1.1 Compilation Steps

A C++ source file undergoes many transformations on its way to becoming an executable program. The initial steps involve processing all the #include and conditional preprocessing directives to produce what the standard calls a translation unit. Translation units are important because they have no dependencies on other files. Nonetheless, programmers still speak in terms of source files, even if they actually mean translation units, so this book uses the phrase source file because it is familiar to most readers. The term "translation" encompasses compilation and interpretation, although most C++ translators are compilers. This section discusses how C++ reads and compiles (translates) source files (translation units).

A C++ program can be made from many source files, and each file can be compiled separately. Conceptually, the compilation process has several steps (although a compiler can merge or otherwise modify steps if it can do so without affecting the observable results):

  1. Read physical characters from the source file and translate the characters to the source character set (described in Section 1.4 later in this chapter). The source "file" is not necessarily a physical file; an implementation might, for example, retrieve the source from a database. Trigraph sequences are reduced to their equivalent characters (see Section 1.6 later in this chapter). Each native end-of-line character or character sequence is replaced by a newline character.

  2. If a backslash character is followed immediately by a newline character, delete the backslash and the newline. The backslash/newline combination must not fall in the middle of a universal character (e.g., \u1234) and must not be at the end of a file. It can be used in a character or string literal, or to continue a preprocessor directive or one-line comment on multiple lines. A non-empty file must end with a newline.

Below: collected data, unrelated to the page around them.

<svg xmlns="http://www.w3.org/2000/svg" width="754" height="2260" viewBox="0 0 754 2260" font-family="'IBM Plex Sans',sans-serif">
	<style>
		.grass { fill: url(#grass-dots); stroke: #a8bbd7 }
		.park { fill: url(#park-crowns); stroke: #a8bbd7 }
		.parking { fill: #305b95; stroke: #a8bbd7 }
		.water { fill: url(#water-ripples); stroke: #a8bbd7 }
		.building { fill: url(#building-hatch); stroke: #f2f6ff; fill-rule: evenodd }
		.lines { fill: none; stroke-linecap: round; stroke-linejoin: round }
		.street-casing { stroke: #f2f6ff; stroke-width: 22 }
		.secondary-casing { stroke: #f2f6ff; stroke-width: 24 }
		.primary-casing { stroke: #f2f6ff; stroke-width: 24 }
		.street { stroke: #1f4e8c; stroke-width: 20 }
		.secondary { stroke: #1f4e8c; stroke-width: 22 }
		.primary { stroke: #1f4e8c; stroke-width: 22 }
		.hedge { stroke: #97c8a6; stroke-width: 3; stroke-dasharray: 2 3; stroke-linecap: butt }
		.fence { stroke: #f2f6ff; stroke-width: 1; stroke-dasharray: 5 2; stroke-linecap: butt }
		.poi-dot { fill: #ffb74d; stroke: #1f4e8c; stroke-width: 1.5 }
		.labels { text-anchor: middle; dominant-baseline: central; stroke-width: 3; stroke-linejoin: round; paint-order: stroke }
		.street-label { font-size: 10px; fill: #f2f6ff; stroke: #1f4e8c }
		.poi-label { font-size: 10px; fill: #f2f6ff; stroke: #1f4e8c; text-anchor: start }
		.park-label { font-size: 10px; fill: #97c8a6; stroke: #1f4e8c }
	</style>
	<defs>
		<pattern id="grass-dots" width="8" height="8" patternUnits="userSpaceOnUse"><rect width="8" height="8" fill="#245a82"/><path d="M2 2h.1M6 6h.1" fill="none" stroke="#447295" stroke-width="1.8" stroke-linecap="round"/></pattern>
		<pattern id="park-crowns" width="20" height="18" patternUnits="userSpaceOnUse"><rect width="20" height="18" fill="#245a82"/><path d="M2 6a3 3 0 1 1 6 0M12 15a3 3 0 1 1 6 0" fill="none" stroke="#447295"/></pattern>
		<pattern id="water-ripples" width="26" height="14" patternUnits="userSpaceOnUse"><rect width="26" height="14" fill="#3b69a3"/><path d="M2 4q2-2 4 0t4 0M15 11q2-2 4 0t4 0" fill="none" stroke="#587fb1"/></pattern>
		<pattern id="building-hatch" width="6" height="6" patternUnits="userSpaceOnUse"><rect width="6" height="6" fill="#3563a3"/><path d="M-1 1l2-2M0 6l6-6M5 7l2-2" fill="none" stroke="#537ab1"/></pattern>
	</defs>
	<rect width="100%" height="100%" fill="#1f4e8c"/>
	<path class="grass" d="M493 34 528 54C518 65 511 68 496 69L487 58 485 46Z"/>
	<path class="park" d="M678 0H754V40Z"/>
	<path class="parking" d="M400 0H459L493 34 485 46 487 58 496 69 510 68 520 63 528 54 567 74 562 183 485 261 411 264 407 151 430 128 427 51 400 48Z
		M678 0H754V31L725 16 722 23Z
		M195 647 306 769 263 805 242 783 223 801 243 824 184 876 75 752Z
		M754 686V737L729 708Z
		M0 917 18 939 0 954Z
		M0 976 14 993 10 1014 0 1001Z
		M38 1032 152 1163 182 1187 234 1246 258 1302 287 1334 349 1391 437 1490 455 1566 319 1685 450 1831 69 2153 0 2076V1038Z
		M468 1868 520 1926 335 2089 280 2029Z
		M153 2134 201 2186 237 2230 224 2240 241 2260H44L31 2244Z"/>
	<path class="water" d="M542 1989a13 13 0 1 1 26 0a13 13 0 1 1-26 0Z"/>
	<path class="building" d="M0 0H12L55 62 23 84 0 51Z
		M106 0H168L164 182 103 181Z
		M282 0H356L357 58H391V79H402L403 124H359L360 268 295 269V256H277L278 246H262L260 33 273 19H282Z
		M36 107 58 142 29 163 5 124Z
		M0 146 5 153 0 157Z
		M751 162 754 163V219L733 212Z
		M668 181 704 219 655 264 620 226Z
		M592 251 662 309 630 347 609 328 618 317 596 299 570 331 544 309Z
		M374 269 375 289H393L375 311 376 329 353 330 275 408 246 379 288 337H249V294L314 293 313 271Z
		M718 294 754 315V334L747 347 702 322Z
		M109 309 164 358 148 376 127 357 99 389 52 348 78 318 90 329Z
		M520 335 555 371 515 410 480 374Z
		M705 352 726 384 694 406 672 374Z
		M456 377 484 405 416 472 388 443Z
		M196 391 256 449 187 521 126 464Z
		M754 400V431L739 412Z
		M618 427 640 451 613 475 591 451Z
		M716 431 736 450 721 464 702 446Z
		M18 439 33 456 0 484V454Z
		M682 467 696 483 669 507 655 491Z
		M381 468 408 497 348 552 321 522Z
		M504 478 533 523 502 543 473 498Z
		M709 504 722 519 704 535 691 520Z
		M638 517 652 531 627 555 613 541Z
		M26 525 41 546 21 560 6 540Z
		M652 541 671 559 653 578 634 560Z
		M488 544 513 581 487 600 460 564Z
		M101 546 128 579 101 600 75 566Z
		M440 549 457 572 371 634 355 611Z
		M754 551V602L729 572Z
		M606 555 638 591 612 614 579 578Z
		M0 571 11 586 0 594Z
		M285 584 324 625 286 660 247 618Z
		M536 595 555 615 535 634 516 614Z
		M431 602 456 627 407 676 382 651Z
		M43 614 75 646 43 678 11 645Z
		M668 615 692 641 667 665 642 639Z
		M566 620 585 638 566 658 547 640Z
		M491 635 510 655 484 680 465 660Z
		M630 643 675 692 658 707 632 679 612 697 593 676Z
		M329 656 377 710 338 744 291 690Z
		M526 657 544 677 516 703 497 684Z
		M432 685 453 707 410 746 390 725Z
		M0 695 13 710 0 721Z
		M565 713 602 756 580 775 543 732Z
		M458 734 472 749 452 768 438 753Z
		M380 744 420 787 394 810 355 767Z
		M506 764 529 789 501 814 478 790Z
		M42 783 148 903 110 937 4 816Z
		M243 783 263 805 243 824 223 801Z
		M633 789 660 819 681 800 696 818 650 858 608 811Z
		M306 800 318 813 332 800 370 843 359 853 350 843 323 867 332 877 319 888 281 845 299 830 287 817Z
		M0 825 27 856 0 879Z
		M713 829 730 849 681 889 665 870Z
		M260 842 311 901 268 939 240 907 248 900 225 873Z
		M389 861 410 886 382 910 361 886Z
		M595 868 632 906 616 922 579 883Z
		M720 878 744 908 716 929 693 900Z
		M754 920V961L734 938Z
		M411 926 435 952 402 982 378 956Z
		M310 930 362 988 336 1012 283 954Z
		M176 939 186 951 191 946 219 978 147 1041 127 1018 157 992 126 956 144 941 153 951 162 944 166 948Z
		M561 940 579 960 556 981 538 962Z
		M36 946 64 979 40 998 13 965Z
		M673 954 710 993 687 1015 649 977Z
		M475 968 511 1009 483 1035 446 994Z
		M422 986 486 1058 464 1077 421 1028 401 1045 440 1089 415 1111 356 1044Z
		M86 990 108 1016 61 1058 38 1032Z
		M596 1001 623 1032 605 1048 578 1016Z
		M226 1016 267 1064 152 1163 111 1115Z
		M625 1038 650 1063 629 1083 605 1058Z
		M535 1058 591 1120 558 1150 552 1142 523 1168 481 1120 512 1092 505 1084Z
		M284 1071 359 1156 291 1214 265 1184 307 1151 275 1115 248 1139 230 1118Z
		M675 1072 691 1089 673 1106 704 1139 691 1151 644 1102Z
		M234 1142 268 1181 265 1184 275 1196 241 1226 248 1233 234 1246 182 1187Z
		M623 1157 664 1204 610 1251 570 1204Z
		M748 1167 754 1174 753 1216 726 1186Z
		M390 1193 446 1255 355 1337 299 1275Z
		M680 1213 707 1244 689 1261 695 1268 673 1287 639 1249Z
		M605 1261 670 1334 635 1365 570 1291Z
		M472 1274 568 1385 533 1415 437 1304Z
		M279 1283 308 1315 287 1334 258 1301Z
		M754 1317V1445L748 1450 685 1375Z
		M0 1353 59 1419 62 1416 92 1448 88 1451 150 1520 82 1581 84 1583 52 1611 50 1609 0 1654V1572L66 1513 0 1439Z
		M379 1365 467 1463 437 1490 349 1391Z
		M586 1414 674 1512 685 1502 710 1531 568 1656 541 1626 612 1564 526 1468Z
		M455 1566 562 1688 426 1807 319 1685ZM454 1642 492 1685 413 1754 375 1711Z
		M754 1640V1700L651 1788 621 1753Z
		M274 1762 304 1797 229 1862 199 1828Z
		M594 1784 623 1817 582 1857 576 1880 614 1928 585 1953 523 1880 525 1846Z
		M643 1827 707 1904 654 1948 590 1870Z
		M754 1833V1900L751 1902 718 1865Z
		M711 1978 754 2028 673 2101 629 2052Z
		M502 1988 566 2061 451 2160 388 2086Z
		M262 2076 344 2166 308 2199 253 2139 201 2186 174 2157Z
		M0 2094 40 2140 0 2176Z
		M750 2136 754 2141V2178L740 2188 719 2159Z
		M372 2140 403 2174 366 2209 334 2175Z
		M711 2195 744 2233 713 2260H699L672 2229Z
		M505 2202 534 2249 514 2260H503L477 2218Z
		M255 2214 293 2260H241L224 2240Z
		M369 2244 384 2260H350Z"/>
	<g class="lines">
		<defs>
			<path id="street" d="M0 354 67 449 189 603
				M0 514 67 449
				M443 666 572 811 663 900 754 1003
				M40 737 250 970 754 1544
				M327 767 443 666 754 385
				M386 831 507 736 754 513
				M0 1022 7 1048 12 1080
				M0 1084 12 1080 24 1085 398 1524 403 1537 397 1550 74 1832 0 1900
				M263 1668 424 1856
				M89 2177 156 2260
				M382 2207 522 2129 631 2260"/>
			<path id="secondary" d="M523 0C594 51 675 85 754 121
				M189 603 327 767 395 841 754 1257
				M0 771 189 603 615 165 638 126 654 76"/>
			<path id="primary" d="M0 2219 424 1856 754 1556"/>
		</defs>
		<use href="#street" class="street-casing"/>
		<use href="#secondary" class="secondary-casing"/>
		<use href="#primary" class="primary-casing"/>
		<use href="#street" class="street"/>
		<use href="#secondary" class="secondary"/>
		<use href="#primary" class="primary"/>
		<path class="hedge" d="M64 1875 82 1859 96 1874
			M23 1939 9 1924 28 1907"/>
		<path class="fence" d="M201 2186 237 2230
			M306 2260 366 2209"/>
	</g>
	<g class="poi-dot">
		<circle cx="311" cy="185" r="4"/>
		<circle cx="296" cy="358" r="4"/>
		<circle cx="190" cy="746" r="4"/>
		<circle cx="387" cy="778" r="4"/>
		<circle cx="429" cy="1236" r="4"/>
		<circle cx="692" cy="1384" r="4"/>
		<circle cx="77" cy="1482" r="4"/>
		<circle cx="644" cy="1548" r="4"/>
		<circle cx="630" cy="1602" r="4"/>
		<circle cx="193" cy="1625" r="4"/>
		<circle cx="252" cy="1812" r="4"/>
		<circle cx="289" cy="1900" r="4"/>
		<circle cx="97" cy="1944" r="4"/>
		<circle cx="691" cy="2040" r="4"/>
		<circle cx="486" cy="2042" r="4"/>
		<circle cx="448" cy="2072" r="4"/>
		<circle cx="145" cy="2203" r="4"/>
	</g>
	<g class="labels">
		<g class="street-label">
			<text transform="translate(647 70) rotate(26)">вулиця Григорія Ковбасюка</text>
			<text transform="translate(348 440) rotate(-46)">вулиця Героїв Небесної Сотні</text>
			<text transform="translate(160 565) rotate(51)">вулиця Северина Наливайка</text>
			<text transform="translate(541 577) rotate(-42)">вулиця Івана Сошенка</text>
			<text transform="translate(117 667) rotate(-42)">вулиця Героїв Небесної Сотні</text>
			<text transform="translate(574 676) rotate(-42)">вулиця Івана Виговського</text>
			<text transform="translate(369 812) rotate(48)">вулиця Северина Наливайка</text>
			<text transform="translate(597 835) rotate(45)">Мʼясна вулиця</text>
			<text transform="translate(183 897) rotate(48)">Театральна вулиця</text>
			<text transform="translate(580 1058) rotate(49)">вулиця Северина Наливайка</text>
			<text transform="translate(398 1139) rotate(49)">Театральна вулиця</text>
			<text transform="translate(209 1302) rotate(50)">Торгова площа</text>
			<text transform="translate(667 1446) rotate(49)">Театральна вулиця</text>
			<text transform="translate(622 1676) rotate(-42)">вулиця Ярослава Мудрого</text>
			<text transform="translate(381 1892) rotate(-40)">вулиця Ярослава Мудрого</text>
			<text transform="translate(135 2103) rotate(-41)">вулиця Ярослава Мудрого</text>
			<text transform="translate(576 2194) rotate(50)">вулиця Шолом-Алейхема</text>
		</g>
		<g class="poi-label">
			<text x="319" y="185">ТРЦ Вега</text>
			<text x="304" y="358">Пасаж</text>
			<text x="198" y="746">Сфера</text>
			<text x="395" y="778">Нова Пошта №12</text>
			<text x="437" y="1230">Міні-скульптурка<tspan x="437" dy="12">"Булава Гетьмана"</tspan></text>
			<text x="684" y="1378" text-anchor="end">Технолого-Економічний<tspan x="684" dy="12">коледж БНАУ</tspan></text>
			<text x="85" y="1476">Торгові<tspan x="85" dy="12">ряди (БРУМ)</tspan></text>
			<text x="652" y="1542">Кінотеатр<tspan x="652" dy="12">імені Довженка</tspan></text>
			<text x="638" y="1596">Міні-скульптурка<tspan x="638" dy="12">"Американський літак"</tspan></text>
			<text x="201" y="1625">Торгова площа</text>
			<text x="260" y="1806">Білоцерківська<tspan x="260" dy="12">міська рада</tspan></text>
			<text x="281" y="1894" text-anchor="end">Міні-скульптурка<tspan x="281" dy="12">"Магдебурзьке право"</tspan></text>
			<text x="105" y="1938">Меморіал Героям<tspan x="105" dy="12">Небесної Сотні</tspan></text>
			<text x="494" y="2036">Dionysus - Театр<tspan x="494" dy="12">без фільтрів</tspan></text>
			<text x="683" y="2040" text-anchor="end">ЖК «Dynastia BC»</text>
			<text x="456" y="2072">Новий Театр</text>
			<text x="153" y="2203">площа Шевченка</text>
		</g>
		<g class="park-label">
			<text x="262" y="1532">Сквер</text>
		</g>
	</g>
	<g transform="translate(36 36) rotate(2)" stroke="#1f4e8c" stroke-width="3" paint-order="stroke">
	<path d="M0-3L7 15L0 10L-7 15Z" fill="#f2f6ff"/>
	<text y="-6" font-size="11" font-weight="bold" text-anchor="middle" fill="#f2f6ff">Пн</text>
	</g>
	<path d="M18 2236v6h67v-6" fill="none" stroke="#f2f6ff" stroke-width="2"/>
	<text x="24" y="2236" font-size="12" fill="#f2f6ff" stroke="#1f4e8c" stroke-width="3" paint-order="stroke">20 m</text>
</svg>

  3. Partition the source into preprocessor tokens separated by whitespace and comments. A preprocessor token is slightly different from a compiler token (see the next section, Section 1.2). A preprocessor token can be a header name, identifier, number, character literal, string literal, symbol, or miscellaneous character. Each preprocessor token is the longest sequence of characters that can make up a legal token, regardless of what comes after the token.

  4. Perform preprocessing and expand macros. All #include files are processed in the manner described in steps 1-4. For more information about preprocessing, see Chapter 11.

  5. Convert character and string literals to the execution character set.

  6. Concatenate adjacent string literals. Narrow string literals are concatenated with narrow string literals. Wide string literals are concatenated with wide string literals. Mixing narrow and wide string literals results in an error.

  7. Perform the main compilation.

  8. Combine compiled files. For each file, all required template instantiations (see Chapter 7) are identified, and the necessary template definitions are located and compiled.

  9. Resolve external references. The compiled files are linked to produce an executable image.